Naquele parque há gente fazendo coisas bem mais insólitas do que em qualquer outro lugar. Arthur e Fenchurch viram um homem de short tocando gaita de foles sozinho sob uma árvore. O sujeito parou por um instante de tocar para colocar um casal de americanos para correr porque tinham tentado, timidamente, colocar algumas moedas no estojo do instrumento.

- Não! - gritou ele para os americanos. - Saiam daqui! Eu só estou praticando. Recomeçou a soprar a sua gaita, mas nem mesmo o barulho que isso provocava pôde estragar o humor de Arthur e Fenchurch.

Ele a envolveu com os seus braços e foi descendo as mãos devagar pelo seu corpo.

- Não acho que seja a sua bunda - disse Arthur, depois de um tempo. - Acho que não tem nada de errado com ela.

- Não - concordou ela -, não tem absolutamente nada de errado com a minha bunda. Eles se beijaram por tanto tempo que o gaiteiro acabou indo praticar do outro lado da árvore.

- Vou te contar uma história - disse Arthur.

- Está bem.

Encontraram um espaço na grama, relativamente livre de casais deitados um em cima do outro, sentaram-se e observaram os patos espetaculares e a luz do sol ondulando na superfície do lago que corria sob os patos espetaculares.

- Uma história - disse Fenchurch, aconchegando o braço dele no dela.

- Que vai te dar uma idéia do tipo de coisa que acontece comigo. É completamente real.

-Você sabe que algumas vezes as pessoas contam histórias que supostamente aconteceram com o melhor amigo do primo da sua mulher, mas que, no fim das contas, foram inventadas mesmo.

Bom, parece mesmo uma dessas histórias, só que realmente aconteceu e eu sei que aconteceu, porque a pessoa com a qual tudo aconteceu fui eu.

- Como o bilhete da rifa.

Arthur riu.

- Exatamente. Eu ia pegar um trem - prosseguiu ele. - Cheguei na estação...

- Eu já te contei - interrompeu Fenchurch - o que aconteceu com os meus pais numa estação?

- Já - disse Arthur.

- Só estou conferindo.

Arthur deu uma olhada no relógio.

- Acho que já podíamos voltar - disse ele.

- Conte a sua história - respondeu ela, decidida. - Você chegou na estação.

- Eu estava uns vinte minutos adiantado. Confundi o horário do trem. Acho que é no mínimo igualmente possível - acrescentou, após uma breve reflexão - que a companhia de trens tenha confundido o horário. Nunca tinha pensado nisso.

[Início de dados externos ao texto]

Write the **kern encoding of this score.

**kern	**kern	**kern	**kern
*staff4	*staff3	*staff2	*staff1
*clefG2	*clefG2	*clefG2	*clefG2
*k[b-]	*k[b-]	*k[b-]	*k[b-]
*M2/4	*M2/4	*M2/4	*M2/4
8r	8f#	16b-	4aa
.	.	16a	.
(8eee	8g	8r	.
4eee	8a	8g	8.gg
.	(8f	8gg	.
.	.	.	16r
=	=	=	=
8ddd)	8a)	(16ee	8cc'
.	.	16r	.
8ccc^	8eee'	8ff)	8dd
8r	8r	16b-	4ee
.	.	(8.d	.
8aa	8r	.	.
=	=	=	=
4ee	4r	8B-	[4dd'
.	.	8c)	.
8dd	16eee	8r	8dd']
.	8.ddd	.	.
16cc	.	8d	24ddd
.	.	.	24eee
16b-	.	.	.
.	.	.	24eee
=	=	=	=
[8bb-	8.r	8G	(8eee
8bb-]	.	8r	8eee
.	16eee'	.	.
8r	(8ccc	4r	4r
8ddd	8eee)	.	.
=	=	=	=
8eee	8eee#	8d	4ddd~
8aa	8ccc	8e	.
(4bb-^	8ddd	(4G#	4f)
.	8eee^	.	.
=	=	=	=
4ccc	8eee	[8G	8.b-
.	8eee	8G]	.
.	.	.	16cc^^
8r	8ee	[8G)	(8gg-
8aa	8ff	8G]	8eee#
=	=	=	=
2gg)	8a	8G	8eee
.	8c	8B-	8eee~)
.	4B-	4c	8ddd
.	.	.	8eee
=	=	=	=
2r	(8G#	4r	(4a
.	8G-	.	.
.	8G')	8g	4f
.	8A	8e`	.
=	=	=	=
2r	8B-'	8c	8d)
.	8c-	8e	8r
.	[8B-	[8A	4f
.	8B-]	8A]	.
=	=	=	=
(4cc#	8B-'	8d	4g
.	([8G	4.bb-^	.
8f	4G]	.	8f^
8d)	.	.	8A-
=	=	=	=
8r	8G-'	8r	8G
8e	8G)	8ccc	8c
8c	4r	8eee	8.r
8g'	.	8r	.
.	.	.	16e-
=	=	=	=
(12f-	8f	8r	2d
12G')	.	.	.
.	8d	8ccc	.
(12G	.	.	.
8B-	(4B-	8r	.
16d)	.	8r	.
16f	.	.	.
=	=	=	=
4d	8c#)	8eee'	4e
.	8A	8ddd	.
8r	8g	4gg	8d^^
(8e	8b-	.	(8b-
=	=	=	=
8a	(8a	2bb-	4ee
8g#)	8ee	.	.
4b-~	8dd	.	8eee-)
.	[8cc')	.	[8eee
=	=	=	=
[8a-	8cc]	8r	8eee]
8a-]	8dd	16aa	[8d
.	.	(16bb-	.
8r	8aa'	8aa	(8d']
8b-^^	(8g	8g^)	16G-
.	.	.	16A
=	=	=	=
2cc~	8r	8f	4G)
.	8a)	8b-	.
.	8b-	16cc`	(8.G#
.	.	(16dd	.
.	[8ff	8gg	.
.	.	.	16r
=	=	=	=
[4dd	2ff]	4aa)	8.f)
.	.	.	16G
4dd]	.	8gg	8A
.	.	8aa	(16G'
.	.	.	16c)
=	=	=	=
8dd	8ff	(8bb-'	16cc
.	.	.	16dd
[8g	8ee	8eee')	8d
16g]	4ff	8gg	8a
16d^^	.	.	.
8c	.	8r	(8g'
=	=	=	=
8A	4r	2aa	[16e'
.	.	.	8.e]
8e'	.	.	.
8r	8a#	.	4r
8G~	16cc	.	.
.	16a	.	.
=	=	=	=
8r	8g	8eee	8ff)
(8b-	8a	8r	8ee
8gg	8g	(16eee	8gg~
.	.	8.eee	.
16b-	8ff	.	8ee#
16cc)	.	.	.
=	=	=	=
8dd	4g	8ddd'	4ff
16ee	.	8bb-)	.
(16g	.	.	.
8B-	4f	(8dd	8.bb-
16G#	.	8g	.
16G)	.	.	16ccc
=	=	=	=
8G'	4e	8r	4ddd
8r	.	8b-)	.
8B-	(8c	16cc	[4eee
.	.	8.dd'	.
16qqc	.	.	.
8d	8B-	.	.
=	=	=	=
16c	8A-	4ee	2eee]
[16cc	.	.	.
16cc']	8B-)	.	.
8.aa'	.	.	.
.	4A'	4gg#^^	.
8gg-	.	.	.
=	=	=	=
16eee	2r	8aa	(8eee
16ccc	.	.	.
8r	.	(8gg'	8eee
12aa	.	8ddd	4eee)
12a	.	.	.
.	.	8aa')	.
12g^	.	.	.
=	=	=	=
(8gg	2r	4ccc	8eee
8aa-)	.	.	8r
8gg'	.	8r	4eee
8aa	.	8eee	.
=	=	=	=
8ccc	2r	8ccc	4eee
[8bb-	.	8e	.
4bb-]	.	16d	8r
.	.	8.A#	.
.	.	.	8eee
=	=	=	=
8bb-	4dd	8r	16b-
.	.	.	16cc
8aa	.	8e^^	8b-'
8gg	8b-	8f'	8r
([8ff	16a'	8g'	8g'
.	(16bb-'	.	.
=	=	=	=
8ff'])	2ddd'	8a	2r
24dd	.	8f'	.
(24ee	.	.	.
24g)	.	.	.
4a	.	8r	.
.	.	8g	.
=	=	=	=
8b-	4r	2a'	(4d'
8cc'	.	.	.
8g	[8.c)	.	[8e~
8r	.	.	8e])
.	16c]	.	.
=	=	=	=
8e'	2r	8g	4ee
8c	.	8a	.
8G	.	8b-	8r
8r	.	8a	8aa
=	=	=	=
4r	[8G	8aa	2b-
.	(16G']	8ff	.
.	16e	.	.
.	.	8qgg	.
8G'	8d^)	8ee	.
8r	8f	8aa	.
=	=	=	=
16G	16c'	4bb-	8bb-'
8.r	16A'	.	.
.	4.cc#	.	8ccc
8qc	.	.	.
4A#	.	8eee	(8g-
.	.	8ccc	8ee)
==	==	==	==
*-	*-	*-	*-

- Tá, continua. - Fenchurch riu.

- Aí eu comprei um jornal, para fazer as palavras cruzadas, e fui até o restaurante para tomar um café.

- Você faz palavras cruzadas?

-" Faço.

- Quais?

- As do The Guardian, normalmente.

- Eu acho que eles sempre tentam ser espertinhos. Prefiro a do Times. Você resolveu?

- O quê?

- As palavras cruzadas do Guardian.

- Ainda não tive chance de dar uma olhada nelas - disse Arthur. - Ainda estou tentando comprar um café.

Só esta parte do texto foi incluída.